PROVIDED PASSAGE Start Marker
Now Im able to understand a little more as to why Robin Williams truly excelled all the other.

Many fans were crushed when they learned that his early death was suicide. Myself like many others looked up to him as someone who was able to get through those bad times…so when he passed I thought that there was the possibility that I wouldn’t make it either. Then it became clear what he was trying to convey to us over the years…make your life spectacular,

I once hated him for doing what he did when he knew he had so many people who loved him. Now today though if I were to come face to face with him Id be able to look at him in the eye with complete understanding, relation, and sympathy in saying…….

‘Its not your fault.’anigif_enhanced-16874-1408070815-2_previewrobin-williamswhat-dreams-may-come-02

‘I dont want to be thin.’

Marilyn Monroe  was known for many things  in her time. Her acting  career  may have been successful but her real success  was off screen with her rare personality and memorable presence. At an early age she altered  her looks  and her name to further her career. Her more famous  transformation was coloring her hair from natural burnette to platinum blonde. I strongly  relate as the past few  years Ive lost weight and decided  to  throw my body into weight loss mode where I am constantly looking  to loose weight in some  way. My intention was to be presentable  (aka thin and perfect) when representing my film work. I wanted my career  to  have more opportunities by being beautiful. However  all year  my frustration  grows as the number  on the scale climbs yet my clothes sizes become smaller. As everyone  knows  I am a very old soul and one of the main television station I watch is Turner Classic Movies. One night my mom and I were watching ‘Gentlemen  Prefer Blondes.’ Many people  over the past  few years have told me that I strongly resemble Jane Russel yet it  was Marilyn Monroe I felt more drawn to for some odd reason. In the middle of the film I confessed  to my mom how I envied Monroe for her ability to keep her figure even though  she struggled with depression  (since I gained 16 pounds since  the diagnosis of my own depression  in September.) My mother looked at me alarmed. ‘Oh honey she didn’t  actually  struggle  at all. She  was very happy about her figure.’

I then did some research  into this starlet that I  swore i could never respect. What i learned about  her brought much comfort  to me. Much like myself  she struggled with addiction, chose the wrong men to enter her life, practiced multiple  forms of self infliction, and was at times perhaps to open about  her sexuality. At the time she didnt actually  differ much from Hollywood in terms of her body type. Many actresses  at the time were a size 6 to 12. Monoroe varied from a size 8 to 16. Yet she took pride in her imperfect body and even made it look fun to  carry around a few extra pounds. She may  have let her demons deform her soul but physically she continued to be beautiful.

This year became an emotional roller coaster since becoming so negatively obsessed with my weight. I have everything a girl could ever ask for. I am beyong blessed yet i let a dark cloud come over me and stay over me. The more i obsessed the more dark i became. My darkness was very similar to Monroes. I often wondered if she experienced  the same scenes that i did. Such as crying when she  stepped on the scale, relieving stress with the bad boys while i pushed the good men away, and looking in the  mirror asking myself. ….how did i ever let myself go this far? Discovering that she was still able to be beautiful without  being thin has brought much relief to me. I’m not saying that Im completely cured of my poisonous thoughts. …Im saying that coming to this realization has me thinking more clear. This is a step in the right direction.
PROVIDED PASSAGE End Marker
DATASET EXTRACT Start Marker
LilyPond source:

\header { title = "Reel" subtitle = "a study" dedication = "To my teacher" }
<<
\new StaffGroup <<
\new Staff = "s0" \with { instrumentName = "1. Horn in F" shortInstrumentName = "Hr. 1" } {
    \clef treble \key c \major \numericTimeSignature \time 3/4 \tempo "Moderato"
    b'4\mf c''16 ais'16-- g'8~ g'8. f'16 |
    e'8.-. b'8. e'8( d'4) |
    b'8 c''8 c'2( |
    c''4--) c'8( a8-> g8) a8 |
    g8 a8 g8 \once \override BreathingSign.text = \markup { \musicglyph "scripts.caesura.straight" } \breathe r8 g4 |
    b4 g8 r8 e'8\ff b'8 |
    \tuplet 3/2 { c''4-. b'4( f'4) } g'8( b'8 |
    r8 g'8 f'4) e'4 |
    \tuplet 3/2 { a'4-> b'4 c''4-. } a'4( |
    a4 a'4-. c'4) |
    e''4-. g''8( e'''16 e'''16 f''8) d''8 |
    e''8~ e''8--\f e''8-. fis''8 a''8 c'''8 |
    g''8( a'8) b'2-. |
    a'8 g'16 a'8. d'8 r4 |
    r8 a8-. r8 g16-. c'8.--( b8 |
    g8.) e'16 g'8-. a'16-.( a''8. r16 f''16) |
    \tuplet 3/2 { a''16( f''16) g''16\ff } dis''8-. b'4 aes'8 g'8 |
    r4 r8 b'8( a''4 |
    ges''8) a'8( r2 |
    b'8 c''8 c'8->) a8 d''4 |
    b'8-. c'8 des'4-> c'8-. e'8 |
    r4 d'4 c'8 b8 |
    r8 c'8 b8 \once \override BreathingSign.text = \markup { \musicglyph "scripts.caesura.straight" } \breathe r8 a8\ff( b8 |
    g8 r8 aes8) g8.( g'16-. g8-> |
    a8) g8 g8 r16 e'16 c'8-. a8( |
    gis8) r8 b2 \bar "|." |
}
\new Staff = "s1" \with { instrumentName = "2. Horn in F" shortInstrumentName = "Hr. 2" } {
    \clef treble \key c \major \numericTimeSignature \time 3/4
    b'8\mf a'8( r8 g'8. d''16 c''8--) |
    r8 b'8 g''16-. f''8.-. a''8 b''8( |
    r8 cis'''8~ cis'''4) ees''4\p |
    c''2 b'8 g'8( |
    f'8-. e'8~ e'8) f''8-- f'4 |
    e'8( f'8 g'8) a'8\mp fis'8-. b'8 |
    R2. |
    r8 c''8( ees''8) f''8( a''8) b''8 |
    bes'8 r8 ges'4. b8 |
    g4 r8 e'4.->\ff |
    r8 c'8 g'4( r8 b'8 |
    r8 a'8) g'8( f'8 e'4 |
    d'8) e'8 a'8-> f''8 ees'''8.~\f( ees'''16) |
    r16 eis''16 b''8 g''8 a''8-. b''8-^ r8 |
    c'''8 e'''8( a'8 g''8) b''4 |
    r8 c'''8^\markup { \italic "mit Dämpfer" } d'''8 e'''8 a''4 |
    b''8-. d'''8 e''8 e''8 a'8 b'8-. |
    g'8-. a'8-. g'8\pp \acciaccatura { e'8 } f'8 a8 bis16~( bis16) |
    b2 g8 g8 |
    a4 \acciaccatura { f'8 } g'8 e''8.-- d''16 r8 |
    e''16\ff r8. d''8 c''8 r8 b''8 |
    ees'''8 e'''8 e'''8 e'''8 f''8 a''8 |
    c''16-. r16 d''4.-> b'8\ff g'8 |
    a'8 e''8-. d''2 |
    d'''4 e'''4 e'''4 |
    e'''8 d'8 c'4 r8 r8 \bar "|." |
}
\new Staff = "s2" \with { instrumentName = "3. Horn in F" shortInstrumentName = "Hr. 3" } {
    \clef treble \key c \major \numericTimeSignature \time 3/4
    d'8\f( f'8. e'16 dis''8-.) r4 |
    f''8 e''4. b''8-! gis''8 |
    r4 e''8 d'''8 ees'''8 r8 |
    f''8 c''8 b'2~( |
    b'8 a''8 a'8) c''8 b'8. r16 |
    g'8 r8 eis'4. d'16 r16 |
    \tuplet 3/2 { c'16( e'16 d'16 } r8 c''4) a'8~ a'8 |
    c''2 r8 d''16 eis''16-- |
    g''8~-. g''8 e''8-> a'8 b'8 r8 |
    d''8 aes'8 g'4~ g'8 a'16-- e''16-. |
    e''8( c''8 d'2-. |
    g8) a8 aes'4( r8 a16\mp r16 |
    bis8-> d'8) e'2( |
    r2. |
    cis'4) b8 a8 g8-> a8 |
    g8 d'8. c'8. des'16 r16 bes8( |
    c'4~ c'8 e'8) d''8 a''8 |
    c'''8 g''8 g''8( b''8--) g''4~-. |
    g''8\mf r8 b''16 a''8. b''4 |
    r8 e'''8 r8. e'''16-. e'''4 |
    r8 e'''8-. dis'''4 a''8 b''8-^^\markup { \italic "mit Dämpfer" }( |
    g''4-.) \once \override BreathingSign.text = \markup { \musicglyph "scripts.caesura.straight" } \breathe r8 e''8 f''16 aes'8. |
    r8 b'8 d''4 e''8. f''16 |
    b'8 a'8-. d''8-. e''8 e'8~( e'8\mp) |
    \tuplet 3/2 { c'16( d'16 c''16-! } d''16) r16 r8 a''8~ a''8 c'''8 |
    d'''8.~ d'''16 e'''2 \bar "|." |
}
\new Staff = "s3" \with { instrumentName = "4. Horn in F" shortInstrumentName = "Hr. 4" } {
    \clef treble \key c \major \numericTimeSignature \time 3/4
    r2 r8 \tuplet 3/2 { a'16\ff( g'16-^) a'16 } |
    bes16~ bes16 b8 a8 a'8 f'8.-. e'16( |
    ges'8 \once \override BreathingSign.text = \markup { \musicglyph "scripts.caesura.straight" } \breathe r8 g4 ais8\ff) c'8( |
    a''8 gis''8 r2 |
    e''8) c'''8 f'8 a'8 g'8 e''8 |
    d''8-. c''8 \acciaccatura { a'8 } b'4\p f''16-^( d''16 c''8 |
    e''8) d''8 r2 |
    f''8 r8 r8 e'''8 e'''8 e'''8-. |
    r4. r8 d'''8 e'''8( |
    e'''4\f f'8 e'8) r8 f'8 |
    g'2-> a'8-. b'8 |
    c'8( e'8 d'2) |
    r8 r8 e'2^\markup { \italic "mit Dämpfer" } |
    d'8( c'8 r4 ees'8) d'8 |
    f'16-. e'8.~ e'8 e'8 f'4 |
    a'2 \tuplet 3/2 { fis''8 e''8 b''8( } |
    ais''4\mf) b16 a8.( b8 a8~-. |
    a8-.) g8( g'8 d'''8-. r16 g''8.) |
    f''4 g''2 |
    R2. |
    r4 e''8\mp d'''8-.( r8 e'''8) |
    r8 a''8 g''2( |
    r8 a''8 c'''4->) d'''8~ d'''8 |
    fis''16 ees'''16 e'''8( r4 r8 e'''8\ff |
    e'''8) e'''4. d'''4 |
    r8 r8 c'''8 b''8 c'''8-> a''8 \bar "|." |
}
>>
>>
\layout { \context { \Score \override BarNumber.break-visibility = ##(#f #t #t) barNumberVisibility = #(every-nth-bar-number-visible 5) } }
DATASET EXTRACT End Marker
| REQUIREMENT 1 |
Decide whether each statement agrees with the post. For each, answer yes or no and quote the words from the post that decide it. (a) Monroe ranged from a size 8 to a size 16. (b) Monroe's natural hair color was platinum blonde. (c) Turner Classic Movies is one of the main stations the narrator watches.
| REQUIREMENT 2 |
Return the post's text without changes. Begin at the words "Many fans were" and stop after the words "sympathy in saying…….".

| REPLY 1 |
(a) Yes: "Monoroe varied from a size 8 to 16"
(b) No: "coloring her hair from natural burnette to platinum blonde"
(c) Yes: "one of the main television station I watch is Turner Classic Movies"

| REPLY 2 |
Many fans were crushed when they learned that his early death was suicide. Myself like many others looked up to him as someone who was able to get through those bad times…so when he passed I thought that there was the possibility that I wouldn’t make it either. Then it became clear what he was trying to convey to us over the years…make your life spectacular,

I once hated him for doing what he did when he knew he had so many people who loved him. Now today though if I were to come face to face with him Id be able to look at him in the eye with complete understanding, relation, and sympathy in saying…….